『マザーレス・ブルックリン』

ジョナサン・レセム著『マザーレス・ブルックリン』




ボスであるフランク・ミナをみすみす殺されてしまった探偵のライオネル・エスログは犯人をあげることを決意する。フランクはライオネルら四人の少年を「セントヴィンセント少年の家」から拾い出し、アシスタントとして使い始め「ミナ一家」を作った人物であった。怪しげなゼンドー(禅堂)、うごめく日本人、巨漢のポーランド人、ファムファタル的女たち。陰謀、裏切りの予感、疑心がからみあい……

と、正統派のハードボイルドタッチのミステリー調であるし、実際にそのようにも読める。しかしそれにしては「過剰」な点も多い。
レセムは明らかにジャンルに対してメタ的視線で本作を展開している。「おまえはサム・スペードか」というセリフやチャンドラーからの引用、その他ハードボイルド作家への言及などからも明らかである。
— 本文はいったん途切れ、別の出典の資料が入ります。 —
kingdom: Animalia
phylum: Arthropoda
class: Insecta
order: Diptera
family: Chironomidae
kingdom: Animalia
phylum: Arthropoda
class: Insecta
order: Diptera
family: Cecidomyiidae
なんといってもその「過剰」さは語り手を努めるライオネルの設定にある。
「フリークショー」とも呼ばれるライオネルはトゥーレット症候群(重度のチック)であり、思考が暴走しだすとそれを止められず実際に声に出してしまう(「フルネームはなんていうんだ、ライオネル?」「ララバイ・ゲストスター――」「何だって?」「アリバイ・エスモブ――」)。そしてそれ行動にまで出てしまう(警官の肩を叩きたくなって、そうなるともう止められない)。強迫観念に襲われ、それを押さえることが出来ない人物なのである(「カミソリのように薄い」リュウ・アーチャーと比較してみよ)。
50年前ならいざしらず現代を舞台にしているにしてはあんまりな珍妙なるジャポニズムといい、次第にこの人物の語る出来事を信用していいものかという気にもなってくる……

もちろんこれらはレセムが意図したものであろう。
孤児として育ち(マザーレス)父親的存在であったフランクを失った探偵たちはどう落とし前をつけようというのか。
原著は99年刊行であるが、ハイパーアクティブな探偵は世紀末にふさわしい存在となっている。
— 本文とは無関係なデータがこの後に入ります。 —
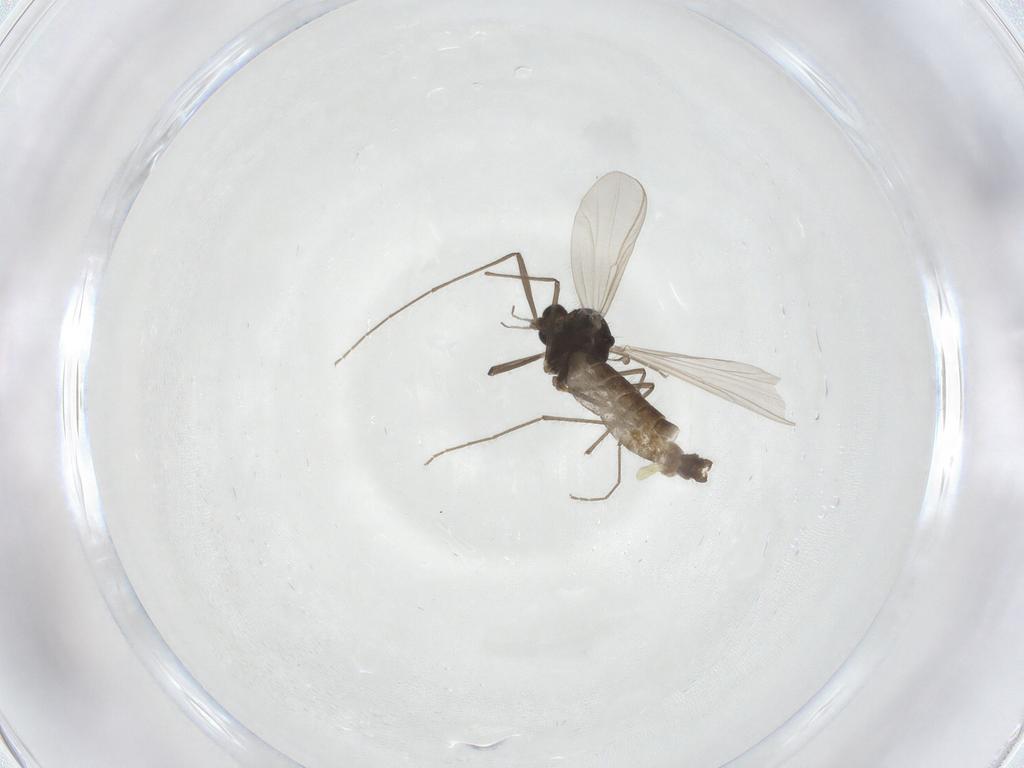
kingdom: Animalia
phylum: Arthropoda
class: Insecta
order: Diptera
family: Chironomidae
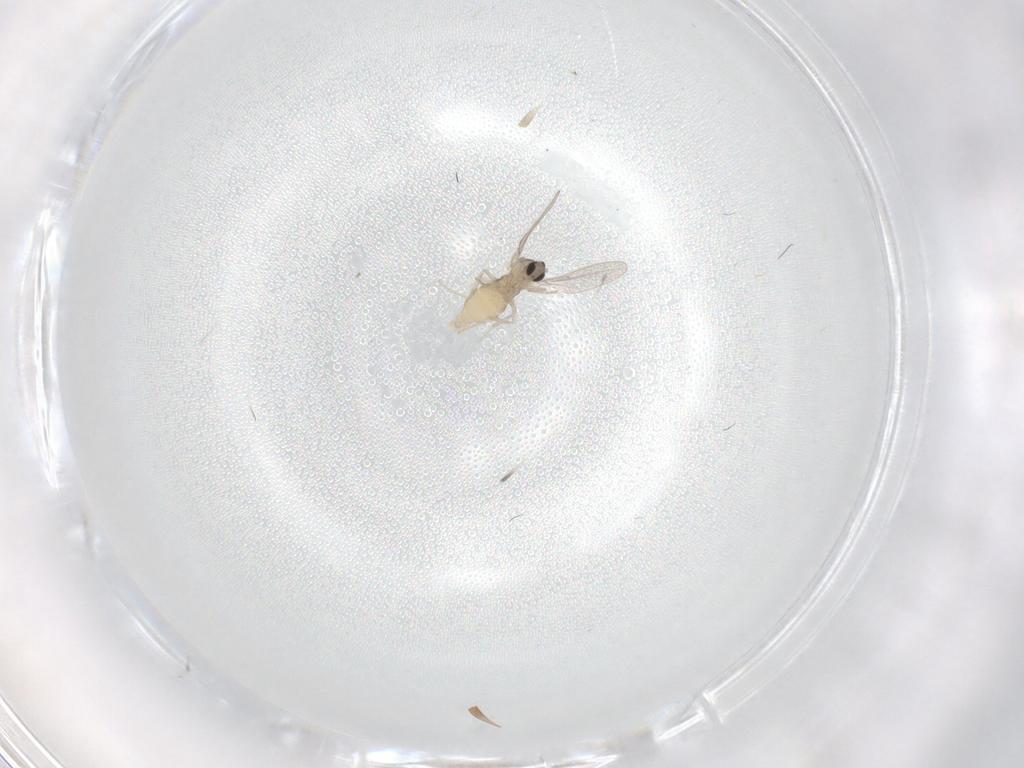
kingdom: Animalia
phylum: Arthropoda
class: Insecta
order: Diptera
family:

訳書は2000年刊行であるが、訳者あとがきによるとエドワート・ノートンが映画化権を取ったとあって、どうなっとるんかいなとちょっと調べてみると50年代に舞台を移して2013年の公開を目指すなんて話も。
映画化を考えると舞台を移したほうがいいんだろうけどそれじゃ「あえて」の部分が薄まってしまうようにも思えるんだよなあ。多層的な読みが可能なだけにそこらへんの処理を誤ると凡庸なものになってしまう危険性も高いようにも思えるが、さてどうなることやら。